REQUIREMENT: Exact copy, no pictures: return all the data below as written.

DATA FOR ANALYSIS section start

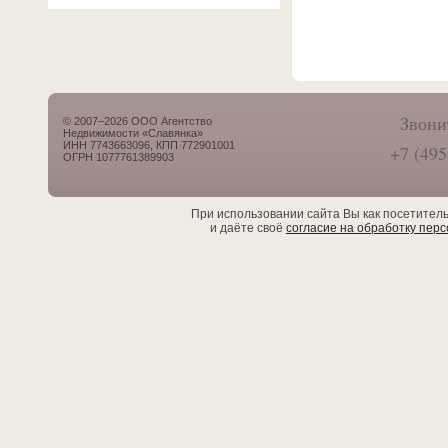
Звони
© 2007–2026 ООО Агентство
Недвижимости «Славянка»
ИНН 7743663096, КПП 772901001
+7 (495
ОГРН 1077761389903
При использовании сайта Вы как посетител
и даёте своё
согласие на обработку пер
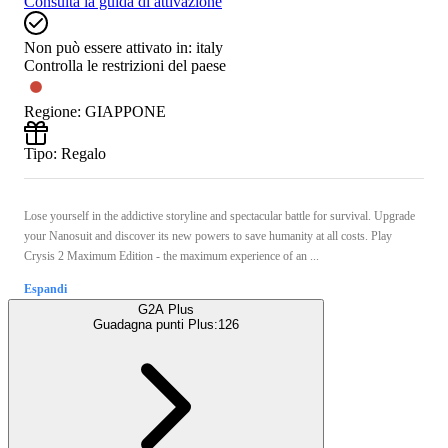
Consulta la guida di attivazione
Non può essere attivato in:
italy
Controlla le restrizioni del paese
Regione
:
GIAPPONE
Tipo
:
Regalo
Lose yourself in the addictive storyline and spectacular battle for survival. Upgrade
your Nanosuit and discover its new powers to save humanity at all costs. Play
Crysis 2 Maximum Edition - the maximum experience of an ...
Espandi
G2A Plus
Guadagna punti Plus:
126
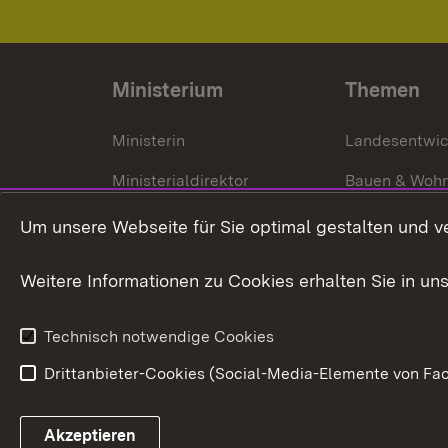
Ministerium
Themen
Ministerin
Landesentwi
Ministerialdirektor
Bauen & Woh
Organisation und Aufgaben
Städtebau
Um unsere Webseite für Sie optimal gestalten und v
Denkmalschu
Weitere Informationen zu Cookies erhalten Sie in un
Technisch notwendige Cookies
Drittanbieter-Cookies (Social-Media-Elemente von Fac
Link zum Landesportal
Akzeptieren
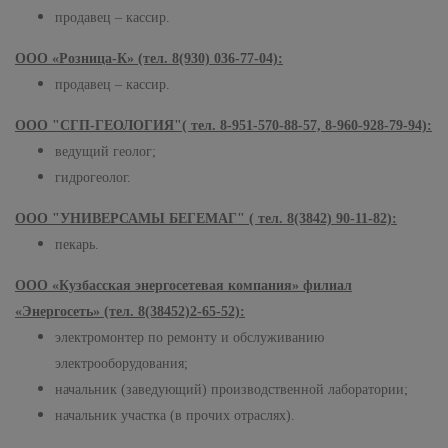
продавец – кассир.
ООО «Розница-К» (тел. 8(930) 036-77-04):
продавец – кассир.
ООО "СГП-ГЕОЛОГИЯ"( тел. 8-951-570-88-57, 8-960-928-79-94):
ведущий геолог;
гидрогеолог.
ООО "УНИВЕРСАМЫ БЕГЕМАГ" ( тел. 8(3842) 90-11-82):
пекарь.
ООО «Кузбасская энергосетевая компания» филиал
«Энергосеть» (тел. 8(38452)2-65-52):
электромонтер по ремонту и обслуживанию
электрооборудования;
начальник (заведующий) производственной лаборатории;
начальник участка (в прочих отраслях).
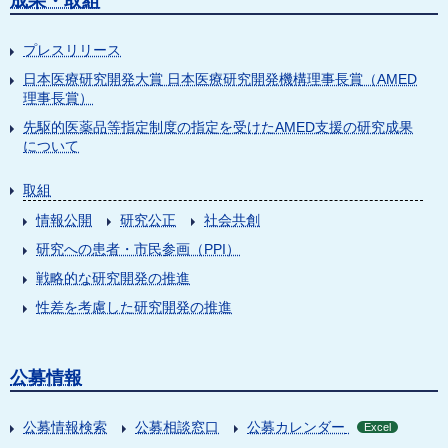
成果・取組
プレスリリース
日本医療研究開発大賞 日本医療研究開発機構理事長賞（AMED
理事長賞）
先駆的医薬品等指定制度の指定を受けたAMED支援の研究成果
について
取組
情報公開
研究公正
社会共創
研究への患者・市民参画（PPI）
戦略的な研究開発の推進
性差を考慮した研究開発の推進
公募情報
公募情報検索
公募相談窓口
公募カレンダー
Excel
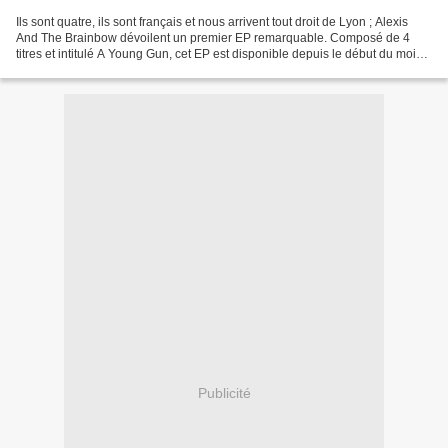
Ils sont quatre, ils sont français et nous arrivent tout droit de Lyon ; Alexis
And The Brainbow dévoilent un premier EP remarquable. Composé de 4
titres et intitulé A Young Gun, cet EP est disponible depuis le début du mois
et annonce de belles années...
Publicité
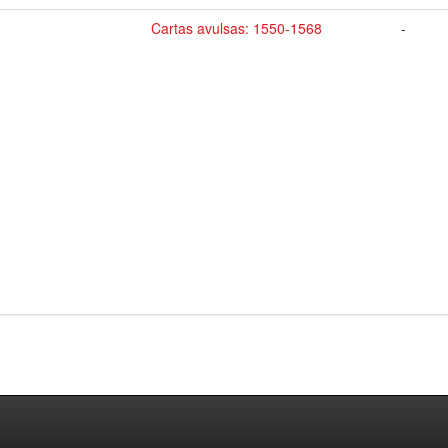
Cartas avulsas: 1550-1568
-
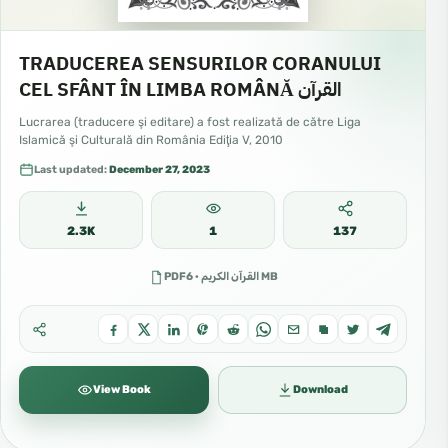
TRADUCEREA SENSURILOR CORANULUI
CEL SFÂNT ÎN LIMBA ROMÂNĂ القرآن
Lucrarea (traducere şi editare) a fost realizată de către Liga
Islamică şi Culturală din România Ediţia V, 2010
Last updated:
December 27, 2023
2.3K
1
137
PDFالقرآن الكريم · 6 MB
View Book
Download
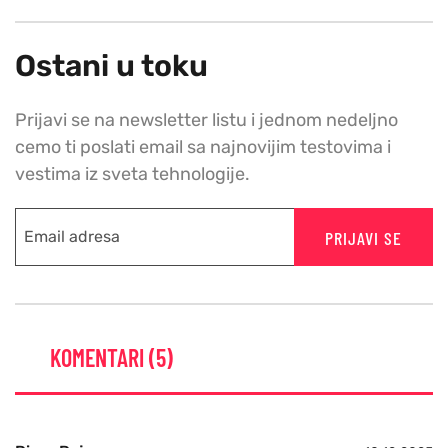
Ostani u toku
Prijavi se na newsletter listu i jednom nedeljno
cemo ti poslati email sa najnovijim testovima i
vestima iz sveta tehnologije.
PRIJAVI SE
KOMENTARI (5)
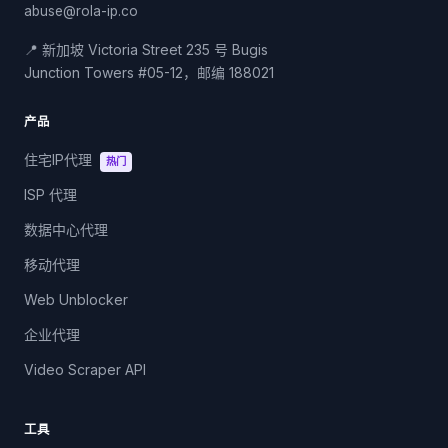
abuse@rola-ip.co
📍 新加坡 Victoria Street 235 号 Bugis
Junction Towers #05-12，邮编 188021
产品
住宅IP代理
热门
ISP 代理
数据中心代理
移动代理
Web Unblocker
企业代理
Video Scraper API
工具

DATA FOR ANALYSIS section end

EXPECTED ANSWER:
Звони
© 2007–2026 ООО Агентство
Недвижимости «Славянка»
ИНН 7743663096, КПП 772901001
+7 (495
ОГРН 1077761389903
При использовании сайта Вы как посетител
и даёте своё
согласие на обработку пер
Consulta la guida di attivazione
Non può essere attivato in:
italy
Controlla le restrizioni del paese
Regione
:
GIAPPONE
Tipo
:
Regalo
Lose yourself in the addictive storyline and spectacular battle for survival. Upgrade
your Nanosuit and discover its new powers to save humanity at all costs. Play
Crysis 2 Maximum Edition - the maximum experience of an ...
Espandi
G2A Plus
Guadagna punti Plus:
126
Ministerium
Themen
Ministerin
Landesentwi
Ministerialdirektor
Bauen & Woh
Organisation und Aufgaben
Städtebau
Um unsere Webseite für Sie optimal gestalten und v
Denkmalschu
Weitere Informationen zu Cookies erhalten Sie in un
Technisch notwendige Cookies
Drittanbieter-Cookies (Social-Media-Elemente von Fac
Link zum Landesportal
Akzeptieren
продавец – кассир.
ООО «Розница-К» (тел. 8(930) 036-77-04):
продавец – кассир.
ООО "СГП-ГЕОЛОГИЯ"( тел. 8-951-570-88-57, 8-960-928-79-94):
ведущий геолог;
гидрогеолог.
ООО "УНИВЕРСАМЫ БЕГЕМАГ" ( тел. 8(3842) 90-11-82):
пекарь.
ООО «Кузбасская энергосетевая компания» филиал
«Энергосеть» (тел. 8(38452)2-65-52):
электромонтер по ремонту и обслуживанию
электрооборудования;
начальник (заведующий) производственной лаборатории;
начальник участка (в прочих отраслях).
成果・取組
プレスリリース
日本医療研究開発大賞 日本医療研究開発機構理事長賞（AMED
理事長賞）
先駆的医薬品等指定制度の指定を受けたAMED支援の研究成果
について
取組
情報公開
研究公正
社会共創
研究への患者・市民参画（PPI）
戦略的な研究開発の推進
性差を考慮した研究開発の推進
公募情報
公募情報検索
公募相談窓口
公募カレンダー
Excel
Ils sont quatre, ils sont français et nous arrivent tout droit de Lyon ; Alexis
And The Brainbow dévoilent un premier EP remarquable. Composé de 4
titres et intitulé A Young Gun, cet EP est disponible depuis le début du mois
et annonce de belles années...
Publicité
Cartas avulsas: 1550-1568
-
TRADUCEREA SENSURILOR CORANULUI
CEL SFÂNT ÎN LIMBA ROMÂNĂ القرآن
Lucrarea (traducere şi editare) a fost realizată de către Liga
Islamică şi Culturală din România Ediţia V, 2010
Last updated:
December 27, 2023
2.3K
1
137
PDFالقرآن الكريم · 6 MB
View Book
Download
Ostani u toku
Prijavi se na newsletter listu i jednom nedeljno
cemo ti poslati email sa najnovijim testovima i
vestima iz sveta tehnologije.
PRIJAVI SE
KOMENTARI (5)
abuse@rola-ip.co
📍 新加坡 Victoria Street 235 号 Bugis
Junction Towers #05-12，邮编 188021
产品
住宅IP代理
热门
ISP 代理
数据中心代理
移动代理
Web Unblocker
企业代理
Video Scraper API
工具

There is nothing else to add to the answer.